Previously, the threshold was 10%, which often led to many transactions being subjected to tax under Section 56(2)(x) even for small differences.
This amendment aligns valuation thresholds with market realities and reduces litigation related to minor valuation differences.
Notification and Rules Exempting Certain Transactions
Notification No. 96/2019 dated 11th November 2019 exempts certain classes of transactions from the applicability of Section 56(2)(x).
These include immovable properties in unauthorised colonies in Delhi regularised by the government, movable properties (unquoted shares) received due to government-appointed resolutions in companies, equity shares received under reconstruction schemes like Yes Bank, and shares received in strategic disinvestment by public sector companies.

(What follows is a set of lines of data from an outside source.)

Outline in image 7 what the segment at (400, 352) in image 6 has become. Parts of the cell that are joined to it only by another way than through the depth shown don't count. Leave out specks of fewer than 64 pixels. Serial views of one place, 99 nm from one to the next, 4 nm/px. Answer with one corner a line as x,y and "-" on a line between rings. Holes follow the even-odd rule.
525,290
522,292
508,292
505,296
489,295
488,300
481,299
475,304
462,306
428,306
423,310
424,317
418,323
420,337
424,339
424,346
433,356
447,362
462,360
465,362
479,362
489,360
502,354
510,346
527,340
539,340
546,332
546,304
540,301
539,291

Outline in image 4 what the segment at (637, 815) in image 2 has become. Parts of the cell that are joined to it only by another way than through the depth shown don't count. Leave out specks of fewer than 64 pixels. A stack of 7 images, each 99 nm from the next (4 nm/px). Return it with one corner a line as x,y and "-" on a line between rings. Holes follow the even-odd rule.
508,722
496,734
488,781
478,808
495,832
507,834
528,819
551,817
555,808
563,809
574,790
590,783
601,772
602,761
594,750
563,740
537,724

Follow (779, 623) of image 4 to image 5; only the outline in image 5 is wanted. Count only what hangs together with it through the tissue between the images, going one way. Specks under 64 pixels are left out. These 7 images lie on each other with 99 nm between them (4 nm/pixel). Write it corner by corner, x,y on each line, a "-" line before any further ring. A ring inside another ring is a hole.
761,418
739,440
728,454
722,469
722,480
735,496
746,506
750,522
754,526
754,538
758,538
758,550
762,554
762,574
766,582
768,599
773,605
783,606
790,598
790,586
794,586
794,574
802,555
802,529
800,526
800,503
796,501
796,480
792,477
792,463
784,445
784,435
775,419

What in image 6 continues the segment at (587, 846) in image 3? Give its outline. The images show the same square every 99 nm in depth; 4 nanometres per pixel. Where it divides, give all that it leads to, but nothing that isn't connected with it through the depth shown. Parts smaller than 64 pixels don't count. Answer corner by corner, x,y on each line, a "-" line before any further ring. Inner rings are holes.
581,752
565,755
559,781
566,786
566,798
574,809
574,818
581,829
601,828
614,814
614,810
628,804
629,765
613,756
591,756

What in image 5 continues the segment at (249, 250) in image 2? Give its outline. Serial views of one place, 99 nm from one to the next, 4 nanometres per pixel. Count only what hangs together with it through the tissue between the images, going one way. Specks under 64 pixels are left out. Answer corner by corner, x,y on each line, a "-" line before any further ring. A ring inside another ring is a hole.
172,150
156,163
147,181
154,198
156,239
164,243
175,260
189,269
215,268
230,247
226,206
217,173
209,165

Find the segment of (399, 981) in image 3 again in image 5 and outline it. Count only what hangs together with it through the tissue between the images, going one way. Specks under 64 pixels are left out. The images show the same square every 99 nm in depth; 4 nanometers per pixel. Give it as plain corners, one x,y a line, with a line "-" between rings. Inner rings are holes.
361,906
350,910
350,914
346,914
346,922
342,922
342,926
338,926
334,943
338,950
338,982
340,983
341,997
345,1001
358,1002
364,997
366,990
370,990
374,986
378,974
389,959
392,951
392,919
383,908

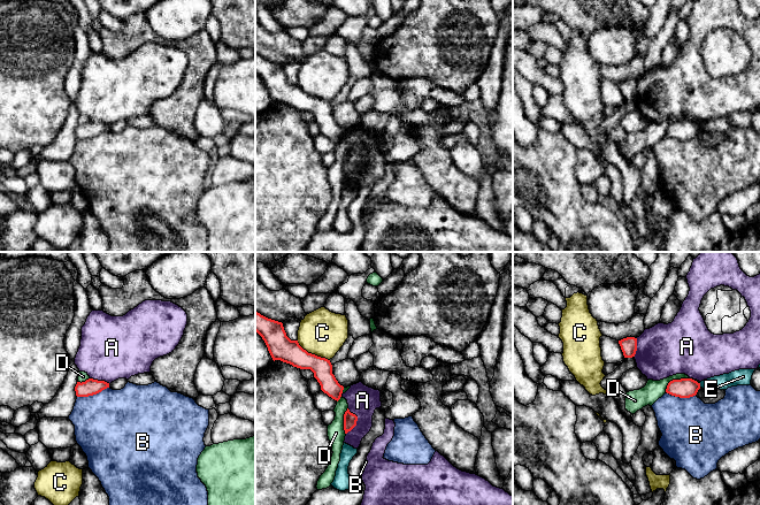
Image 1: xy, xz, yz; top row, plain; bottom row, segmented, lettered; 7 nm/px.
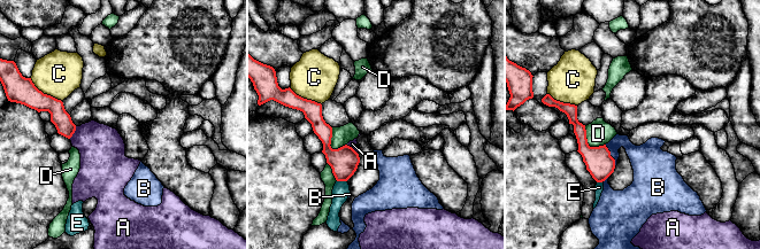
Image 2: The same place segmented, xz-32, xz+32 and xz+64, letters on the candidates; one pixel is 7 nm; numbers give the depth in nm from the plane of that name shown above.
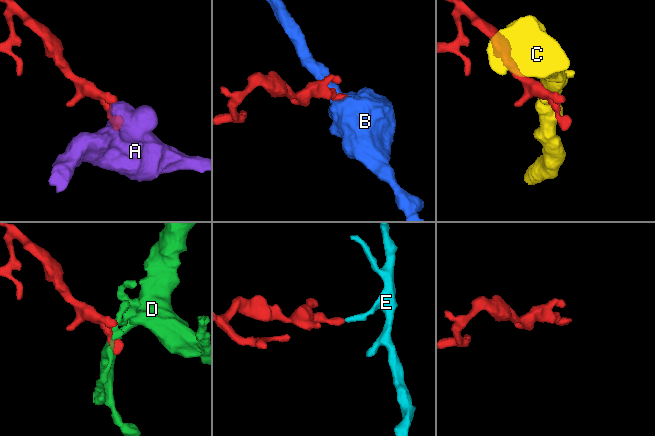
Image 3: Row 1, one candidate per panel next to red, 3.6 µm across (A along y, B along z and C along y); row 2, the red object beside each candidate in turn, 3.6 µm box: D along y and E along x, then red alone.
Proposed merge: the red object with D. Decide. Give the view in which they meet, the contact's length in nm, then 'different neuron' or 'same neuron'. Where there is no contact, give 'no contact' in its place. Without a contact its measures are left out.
contact in yz; length 200 nm; different neuron

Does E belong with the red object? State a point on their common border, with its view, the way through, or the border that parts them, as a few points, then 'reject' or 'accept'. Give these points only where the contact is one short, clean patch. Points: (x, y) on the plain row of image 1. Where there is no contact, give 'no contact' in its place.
yz (699, 128) | along yz (699, 125), (700, 129) | reject

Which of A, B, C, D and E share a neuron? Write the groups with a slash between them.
A / B / C / D / E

These exemptions recognise government policies and ensure taxpayers in such situations are not unduly burdened by additional tax provisions.
Conclusion
Section 56(2)(x) plays a crucial role in the Indian income tax framework by taxing gifts and transactions involving property received without or for inadequate consideration. It acts as a deterrent against the conversion of unaccounted money into seemingly legitimate assets and prevents tax evasion through undervalued transfers. The provision covers various types of property, including immovable property, shares, jewellery, and works of art, applying valuation rules based on stamp duty value or fair market value to determine taxable income.
Numerous exemptions and exceptions protect genuine transactions such as gifts from relatives, inheritance, marriage, and government-approved restructuring or disinvestment schemes. The Finance Act, an amendment providing a higher safe harbour limit, offers relief to buyers and sellers of residential properties, aligning tax thresholds with market realities.
A proper understanding of valuation methods, cost of acquisition, and period of holding is essential for both transferors and transferees to comply accurately and optimise tax liabilities. Judicial pronouncements further clarify the scope and application of this section, ensuring fairness in its implementation.